▸ **Records for the task**
--------------------------------
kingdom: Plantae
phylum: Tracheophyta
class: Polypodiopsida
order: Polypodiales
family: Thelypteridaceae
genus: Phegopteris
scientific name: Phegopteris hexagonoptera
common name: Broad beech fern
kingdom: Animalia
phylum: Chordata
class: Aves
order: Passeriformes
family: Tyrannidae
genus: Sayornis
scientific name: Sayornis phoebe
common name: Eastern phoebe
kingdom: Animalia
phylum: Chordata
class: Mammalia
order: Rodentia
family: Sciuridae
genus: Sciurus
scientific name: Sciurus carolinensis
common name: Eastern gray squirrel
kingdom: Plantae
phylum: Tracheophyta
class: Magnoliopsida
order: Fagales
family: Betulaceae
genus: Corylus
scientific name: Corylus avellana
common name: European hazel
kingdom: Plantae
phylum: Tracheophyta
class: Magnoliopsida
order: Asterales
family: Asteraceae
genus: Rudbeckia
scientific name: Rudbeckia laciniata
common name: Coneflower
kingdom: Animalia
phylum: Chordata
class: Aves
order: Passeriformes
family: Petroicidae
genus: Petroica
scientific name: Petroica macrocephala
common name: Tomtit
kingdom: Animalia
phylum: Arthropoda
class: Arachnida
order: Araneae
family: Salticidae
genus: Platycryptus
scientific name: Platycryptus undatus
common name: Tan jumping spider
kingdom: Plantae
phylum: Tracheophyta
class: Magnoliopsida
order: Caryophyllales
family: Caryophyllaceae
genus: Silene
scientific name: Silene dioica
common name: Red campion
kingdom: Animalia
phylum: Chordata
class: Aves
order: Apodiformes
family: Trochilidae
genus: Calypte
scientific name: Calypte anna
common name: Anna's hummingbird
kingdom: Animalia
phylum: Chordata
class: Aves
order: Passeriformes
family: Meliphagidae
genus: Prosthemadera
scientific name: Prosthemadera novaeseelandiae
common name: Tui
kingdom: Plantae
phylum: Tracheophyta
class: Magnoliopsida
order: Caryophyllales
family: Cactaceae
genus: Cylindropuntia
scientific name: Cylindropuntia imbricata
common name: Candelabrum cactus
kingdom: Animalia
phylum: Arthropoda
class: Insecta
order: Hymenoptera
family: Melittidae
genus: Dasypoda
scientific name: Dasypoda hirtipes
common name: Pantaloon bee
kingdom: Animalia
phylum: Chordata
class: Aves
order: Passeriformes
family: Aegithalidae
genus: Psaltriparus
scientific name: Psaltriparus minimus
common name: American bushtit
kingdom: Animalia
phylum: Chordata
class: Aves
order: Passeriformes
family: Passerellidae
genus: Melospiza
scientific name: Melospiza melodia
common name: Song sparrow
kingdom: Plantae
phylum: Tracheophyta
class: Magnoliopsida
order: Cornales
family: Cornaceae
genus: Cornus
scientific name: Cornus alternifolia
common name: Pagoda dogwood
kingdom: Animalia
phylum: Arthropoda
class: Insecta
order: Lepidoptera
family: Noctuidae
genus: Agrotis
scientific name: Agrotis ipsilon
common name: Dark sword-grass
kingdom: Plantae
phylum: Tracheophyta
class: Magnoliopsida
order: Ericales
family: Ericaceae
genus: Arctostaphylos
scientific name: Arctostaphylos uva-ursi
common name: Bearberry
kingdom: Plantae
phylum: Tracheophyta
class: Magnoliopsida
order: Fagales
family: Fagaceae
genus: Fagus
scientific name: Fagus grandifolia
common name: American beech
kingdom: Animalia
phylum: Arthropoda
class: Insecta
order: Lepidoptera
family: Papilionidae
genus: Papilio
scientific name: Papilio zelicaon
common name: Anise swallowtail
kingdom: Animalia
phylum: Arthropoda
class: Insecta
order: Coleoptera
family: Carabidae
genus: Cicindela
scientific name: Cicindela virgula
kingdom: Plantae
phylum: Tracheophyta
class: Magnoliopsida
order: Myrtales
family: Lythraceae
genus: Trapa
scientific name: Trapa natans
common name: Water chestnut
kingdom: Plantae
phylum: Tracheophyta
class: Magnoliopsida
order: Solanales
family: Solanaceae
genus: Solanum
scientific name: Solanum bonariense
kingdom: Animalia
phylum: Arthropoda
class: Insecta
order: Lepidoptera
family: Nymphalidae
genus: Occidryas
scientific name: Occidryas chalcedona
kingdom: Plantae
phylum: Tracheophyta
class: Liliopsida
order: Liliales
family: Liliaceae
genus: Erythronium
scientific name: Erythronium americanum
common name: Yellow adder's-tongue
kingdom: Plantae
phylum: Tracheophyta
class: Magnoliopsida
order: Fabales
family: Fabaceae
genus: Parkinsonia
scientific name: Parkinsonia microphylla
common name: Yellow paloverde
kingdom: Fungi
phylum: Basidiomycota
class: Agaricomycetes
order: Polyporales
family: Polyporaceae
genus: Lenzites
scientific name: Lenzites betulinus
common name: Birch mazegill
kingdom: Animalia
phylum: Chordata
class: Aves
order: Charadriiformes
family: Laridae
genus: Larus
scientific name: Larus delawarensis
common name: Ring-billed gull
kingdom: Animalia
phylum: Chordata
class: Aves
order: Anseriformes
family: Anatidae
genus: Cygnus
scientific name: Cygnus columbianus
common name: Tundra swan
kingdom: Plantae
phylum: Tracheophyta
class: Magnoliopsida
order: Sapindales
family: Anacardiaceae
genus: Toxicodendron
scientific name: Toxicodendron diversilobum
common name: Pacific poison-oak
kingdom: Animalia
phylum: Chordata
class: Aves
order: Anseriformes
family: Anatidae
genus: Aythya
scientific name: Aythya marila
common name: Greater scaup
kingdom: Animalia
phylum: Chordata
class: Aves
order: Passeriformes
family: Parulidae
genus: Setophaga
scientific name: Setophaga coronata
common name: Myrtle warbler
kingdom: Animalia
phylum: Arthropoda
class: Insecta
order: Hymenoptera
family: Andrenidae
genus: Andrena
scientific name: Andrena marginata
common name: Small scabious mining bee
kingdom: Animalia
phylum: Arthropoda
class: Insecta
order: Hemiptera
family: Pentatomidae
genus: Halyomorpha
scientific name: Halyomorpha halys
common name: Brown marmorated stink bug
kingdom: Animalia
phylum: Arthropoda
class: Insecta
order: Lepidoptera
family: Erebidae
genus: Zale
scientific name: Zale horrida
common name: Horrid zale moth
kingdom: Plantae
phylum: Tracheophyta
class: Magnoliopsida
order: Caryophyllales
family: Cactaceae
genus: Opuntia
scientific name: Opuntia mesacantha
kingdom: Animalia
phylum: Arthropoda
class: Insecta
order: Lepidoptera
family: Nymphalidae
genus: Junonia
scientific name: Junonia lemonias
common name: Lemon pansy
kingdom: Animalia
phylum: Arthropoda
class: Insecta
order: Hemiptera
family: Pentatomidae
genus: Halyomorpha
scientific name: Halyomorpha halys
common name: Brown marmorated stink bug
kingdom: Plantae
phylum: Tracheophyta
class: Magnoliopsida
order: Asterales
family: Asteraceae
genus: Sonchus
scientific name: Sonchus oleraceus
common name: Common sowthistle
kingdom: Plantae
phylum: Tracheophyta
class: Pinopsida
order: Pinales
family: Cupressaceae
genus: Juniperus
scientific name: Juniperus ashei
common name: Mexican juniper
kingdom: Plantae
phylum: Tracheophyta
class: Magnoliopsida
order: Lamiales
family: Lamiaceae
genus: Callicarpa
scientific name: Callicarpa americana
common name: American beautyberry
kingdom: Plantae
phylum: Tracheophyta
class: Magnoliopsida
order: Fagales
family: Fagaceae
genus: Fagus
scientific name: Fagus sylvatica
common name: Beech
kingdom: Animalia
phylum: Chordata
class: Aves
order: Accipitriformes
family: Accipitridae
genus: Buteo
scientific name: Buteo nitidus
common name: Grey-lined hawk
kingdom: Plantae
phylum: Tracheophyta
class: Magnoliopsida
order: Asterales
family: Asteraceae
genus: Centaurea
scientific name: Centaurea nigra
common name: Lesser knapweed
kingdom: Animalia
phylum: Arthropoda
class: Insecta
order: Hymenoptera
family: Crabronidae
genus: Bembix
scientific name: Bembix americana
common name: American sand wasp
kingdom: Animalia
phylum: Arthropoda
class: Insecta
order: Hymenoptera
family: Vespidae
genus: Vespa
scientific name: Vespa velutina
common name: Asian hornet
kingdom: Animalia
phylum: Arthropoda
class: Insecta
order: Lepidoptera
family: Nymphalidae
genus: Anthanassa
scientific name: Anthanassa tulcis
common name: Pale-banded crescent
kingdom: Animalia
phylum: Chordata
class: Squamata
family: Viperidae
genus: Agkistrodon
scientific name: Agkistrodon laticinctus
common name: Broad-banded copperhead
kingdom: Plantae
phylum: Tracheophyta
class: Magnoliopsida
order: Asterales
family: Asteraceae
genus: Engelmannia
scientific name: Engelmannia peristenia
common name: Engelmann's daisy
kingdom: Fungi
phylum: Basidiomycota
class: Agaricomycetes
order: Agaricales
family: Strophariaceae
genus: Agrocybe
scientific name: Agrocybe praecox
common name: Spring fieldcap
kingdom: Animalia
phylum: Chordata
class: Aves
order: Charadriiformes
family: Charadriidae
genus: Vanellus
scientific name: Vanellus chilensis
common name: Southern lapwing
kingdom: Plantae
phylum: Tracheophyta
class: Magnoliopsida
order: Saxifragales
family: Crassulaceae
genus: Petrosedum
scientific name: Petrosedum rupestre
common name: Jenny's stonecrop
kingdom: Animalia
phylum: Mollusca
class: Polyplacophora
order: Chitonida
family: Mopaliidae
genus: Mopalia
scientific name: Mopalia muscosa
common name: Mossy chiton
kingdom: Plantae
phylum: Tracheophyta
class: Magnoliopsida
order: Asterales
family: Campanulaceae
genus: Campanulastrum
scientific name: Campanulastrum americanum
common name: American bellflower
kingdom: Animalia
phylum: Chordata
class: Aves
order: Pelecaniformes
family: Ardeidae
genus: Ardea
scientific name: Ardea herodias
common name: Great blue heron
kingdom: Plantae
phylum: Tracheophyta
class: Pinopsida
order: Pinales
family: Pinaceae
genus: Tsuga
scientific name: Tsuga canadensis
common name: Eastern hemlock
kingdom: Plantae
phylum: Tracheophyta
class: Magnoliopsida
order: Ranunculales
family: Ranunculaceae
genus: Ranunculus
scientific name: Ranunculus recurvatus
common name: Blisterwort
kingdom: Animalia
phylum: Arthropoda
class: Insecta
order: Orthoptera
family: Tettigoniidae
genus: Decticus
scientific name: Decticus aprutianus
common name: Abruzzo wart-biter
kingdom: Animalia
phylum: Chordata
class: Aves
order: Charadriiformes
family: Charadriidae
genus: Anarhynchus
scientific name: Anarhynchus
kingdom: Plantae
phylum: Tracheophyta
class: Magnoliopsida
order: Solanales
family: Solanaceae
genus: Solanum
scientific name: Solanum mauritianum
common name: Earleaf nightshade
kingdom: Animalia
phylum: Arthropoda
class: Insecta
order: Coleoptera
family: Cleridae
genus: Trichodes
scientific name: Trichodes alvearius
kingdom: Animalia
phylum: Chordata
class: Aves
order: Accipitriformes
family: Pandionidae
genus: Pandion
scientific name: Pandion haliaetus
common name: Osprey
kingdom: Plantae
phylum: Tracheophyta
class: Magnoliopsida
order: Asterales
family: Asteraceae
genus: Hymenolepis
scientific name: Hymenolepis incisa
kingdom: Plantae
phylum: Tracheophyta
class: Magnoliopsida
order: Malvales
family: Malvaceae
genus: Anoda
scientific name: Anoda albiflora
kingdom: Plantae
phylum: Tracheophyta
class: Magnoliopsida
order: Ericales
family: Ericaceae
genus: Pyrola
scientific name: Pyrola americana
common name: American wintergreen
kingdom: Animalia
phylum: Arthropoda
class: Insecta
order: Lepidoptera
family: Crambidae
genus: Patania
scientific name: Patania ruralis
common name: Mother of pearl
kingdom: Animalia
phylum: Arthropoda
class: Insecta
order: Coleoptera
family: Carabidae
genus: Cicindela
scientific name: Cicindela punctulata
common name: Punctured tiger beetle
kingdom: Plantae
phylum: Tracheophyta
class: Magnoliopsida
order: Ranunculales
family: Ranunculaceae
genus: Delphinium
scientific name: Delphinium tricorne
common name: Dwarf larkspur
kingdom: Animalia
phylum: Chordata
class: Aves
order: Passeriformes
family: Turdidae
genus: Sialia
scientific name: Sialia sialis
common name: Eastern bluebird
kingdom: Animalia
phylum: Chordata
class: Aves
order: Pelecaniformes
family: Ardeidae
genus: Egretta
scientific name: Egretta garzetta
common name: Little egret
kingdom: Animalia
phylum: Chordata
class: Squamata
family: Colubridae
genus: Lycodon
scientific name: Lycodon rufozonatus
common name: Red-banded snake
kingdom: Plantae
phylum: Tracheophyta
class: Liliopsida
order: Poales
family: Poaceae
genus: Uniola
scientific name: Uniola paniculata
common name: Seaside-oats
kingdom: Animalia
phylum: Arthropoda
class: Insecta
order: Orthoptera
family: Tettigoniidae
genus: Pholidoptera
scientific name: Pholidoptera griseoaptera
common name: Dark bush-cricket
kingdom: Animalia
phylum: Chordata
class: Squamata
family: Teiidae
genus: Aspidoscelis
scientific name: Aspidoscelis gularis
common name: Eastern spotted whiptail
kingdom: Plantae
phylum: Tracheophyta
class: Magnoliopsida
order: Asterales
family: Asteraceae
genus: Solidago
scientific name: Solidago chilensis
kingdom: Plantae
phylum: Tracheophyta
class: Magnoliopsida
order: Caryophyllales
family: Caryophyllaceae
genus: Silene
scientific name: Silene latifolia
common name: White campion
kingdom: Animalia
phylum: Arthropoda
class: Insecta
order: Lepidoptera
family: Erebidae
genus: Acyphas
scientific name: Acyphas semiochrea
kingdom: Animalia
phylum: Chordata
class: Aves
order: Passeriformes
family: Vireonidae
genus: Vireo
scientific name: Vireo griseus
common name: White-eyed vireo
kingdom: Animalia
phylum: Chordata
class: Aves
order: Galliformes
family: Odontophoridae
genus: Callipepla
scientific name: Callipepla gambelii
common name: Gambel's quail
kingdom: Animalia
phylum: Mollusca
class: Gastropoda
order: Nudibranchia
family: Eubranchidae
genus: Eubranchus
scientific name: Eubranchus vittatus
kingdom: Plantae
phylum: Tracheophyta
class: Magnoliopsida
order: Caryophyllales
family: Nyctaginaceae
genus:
--------------------------------
▸ **Exercise instructions**
Copy the rows verbatim, starting at the line containing "scientific name: Acyphas semiochrea" and ending after the line containing "class: Gastropoda".

▸ **Answer for this exercise**
scientific name: Acyphas semiochrea
kingdom: Animalia
phylum: Chordata
class: Aves
order: Passeriformes
family: Vireonidae
genus: Vireo
scientific name: Vireo griseus
common name: White-eyed vireo
kingdom: Animalia
phylum: Chordata
class: Aves
order: Galliformes
family: Odontophoridae
genus: Callipepla
scientific name: Callipepla gambelii
common name: Gambel's quail
kingdom: Animalia
phylum: Mollusca
class: Gastropoda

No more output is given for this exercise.